When I was young enough to not know the different between “family bonding” and “this is not what normal people do bonding,” my dad brought home a large, foul smelling jar. He unveiled it like a magician pulling a bunny out of a hat. “Ha ha!” He cried. My mother was not amused.
What I found on the table between my parents was nothing I could have imagined existing in my world. In the large jar my father had revealed a dead piglet floating around in formaldehyde. I had never seen one (dead or alive, only full grown) in real life before, but I knew they existed in fairy tales and Disney movies. This thing in front of me was no ordinary piglet, though. As I scanned my eyes down its little pink body, I soon thought it was more appropriate for my nightmares rather than the Disney Channel. “Why does it look like that, dad?” This piglet had six legs. In cartoons they only ever had four. Though it had a normal looking head and average looking legs, it split apart halfway through its torso, giving it two sets of back hooves, each with its own little curly tail. It was gross and I thought I could smell it through a little crack at the top of the jar. Around this crack was what looked like dried foam, as if someone had discovered the crack and tried smearing some glue on it to seal it.
All the scary nightmares I doubted the validity of suddenly seemed not too impossible. If something like this can exist, what else is real in the world? I looked at the jar a little more closely now. I tapped on the glass with my finger. The piglet bobbed around lazily in the dim, golden liquid; pieces of (what I can only guess to be) matter from the pig lazily floating around forever with its host.
My dad loved playing pranks, and I soon found out that he got this piglet from my uncle and aunt who owned pigs on a farm. My dad was planning a prank on one of his co-workers. Unfortunately, he never told my sisters and me if the prank had actually gone well when we got home from school the next day, but instead pretended like the pig had never existed. The jar was nowhere to be found.
He didn’t mention anything about it at dinner, either. I could only imagine that my mother had given him an earful and was encouraged not to talk about it in front of impressionable young children.
I was surprised when, after dinner, I went down into the bathroom next to my room in the basement that no one used except my sister and me. This bathroom was the most unchartered in the house–it didn’t have a shower and all the wallpaper and carpet were outdated and old. My sister and I were the only ones to ever use that bathroom. As I turned on the light, I noticed that sitting atop the back of the toilet, patiently awaiting my visit, was the Siamese pig in a jar.

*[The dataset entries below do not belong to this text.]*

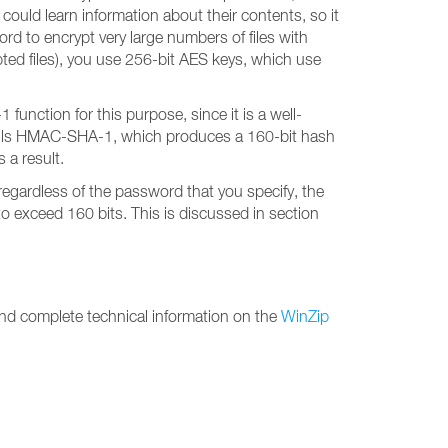
ould learn information about their contents, so it
rd to encrypt very large numbers of files with
ypted files), you use 256-bit AES keys, which use
nction for this purpose, since it is a well-
 calls HMAC-SHA-1, which produces a 160-bit hash
 a result.
egardless of the password that you specify, the
o exceed 160 bits. This is discussed in section
find complete technical information on the
WinZip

I was completely disgusted that it had somehow made its way there, on the toilet, no less. Why, of all the places in the house did it have to be there? Why was it still in the house? If I were older, I surely would have done something about it. I would have mentioned it to my mother (her being the voice of reason in my household), but I knew if I did, I would get my father in trouble (him being the likely suspect of putting it there to begin with, possibly as a joke for his impressionable daughters). I didn’t say anything.
The next morning the pig still waited for me in the bathroom, greeting me like an ally. “Hello darkness, my old friend…” I sang. Days turned into weeks into months. Nothing was being done about the removal of the pig from the toilet. Surely my parents knew about it but had forgotten about it since they never went downstairs except to go into our rooms.

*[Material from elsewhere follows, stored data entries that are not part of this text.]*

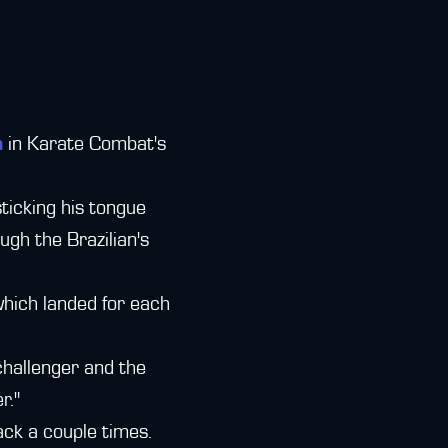
a
in Karate Combat's
ticking his tongue
ugh the Brazilian's
which landed for each
 challenger and the
r."
ack a couple times.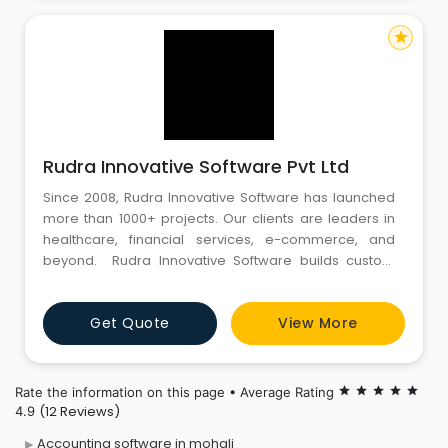
star
Rudra Innovative Software Pvt Ltd
Since 2008, Rudra Innovative Software has launched
more than 1000+ projects. Our clients are leaders in
healthcare, financial services, e-commerce, and
beyond. Rudra Innovative Software builds custom
mobile and web software for enterprises that are
easy to use. Our team of talented business analysts,
Get Quote
View More
developers, and designers work across a diverse set
of industries to build custom software solutions.
Rate the information on this page • Average Rating
star
star
star
star
star
(12 Reviews)
4.9
Accounting software in mohali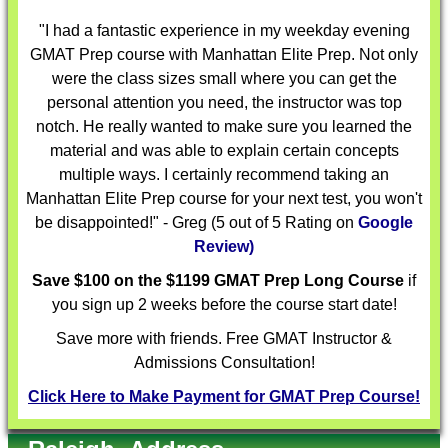
"I had a fantastic experience in my weekday evening
GMAT Prep course with Manhattan Elite Prep. Not only
were the class sizes small where you can get the
personal attention you need, the instructor was top
notch. He really wanted to make sure you learned the
material and was able to explain certain concepts
multiple ways. I certainly recommend taking an
Manhattan Elite Prep course for your next test, you won't
be disappointed!" - Greg (5 out of 5 Rating on
Google
Review)
Save $100 on the $1199 GMAT Prep Long Course
if
you sign up 2 weeks before the course start date!
Save more with friends. Free GMAT Instructor &
Admissions Consultation!
Click Here to Make Payment for GMAT Prep Course!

I started seeing the object not as a dead fetus bobbing around in old formaldehyde, but as mere wallpaper, no longer noticing it when I used the bathroom. When I cleaned the counters and scrubbed the toilet, I made sure to spray glass cleaner on the jar to make it shine a little brighter than the dull gold liquids inside made it out to be.
This went on for a year.
My family was leaving to visit our aunt and uncle one weekend when, as we were walking out the door someone said, “Oh yeah, I think maybe we should return that pig. Don’t you think they want it back?” Un-climactically, someone grabbed it and thus, the year of the pig had ended.

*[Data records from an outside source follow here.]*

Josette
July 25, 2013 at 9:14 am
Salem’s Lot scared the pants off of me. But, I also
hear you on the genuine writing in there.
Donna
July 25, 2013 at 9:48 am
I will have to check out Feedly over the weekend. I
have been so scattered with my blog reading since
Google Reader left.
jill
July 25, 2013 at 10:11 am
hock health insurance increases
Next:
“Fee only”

It wasn’t until I had become an adult that I realized how strange the whole thing really was. This summer I was at a baby shower for a friend I’ve had most of my life when I brought up the subject to her: “Do you remember when my family had that dead Siamese pig in a jar on the back of the toilet downstairs at my house growing up?” I asked.
“Unfortunately, I do. That was disgusting and I don’t know why you had it on the back of your toilet. When I used the bathroom I would arch my back so that no part of my body would ever touch it.” She said.
Of course now that I’m older, I wonder why my parents kept that thing in our house for so long, even if it was in a place no one ever went. I guess it just goes to show how human beings can get used to such weird situations.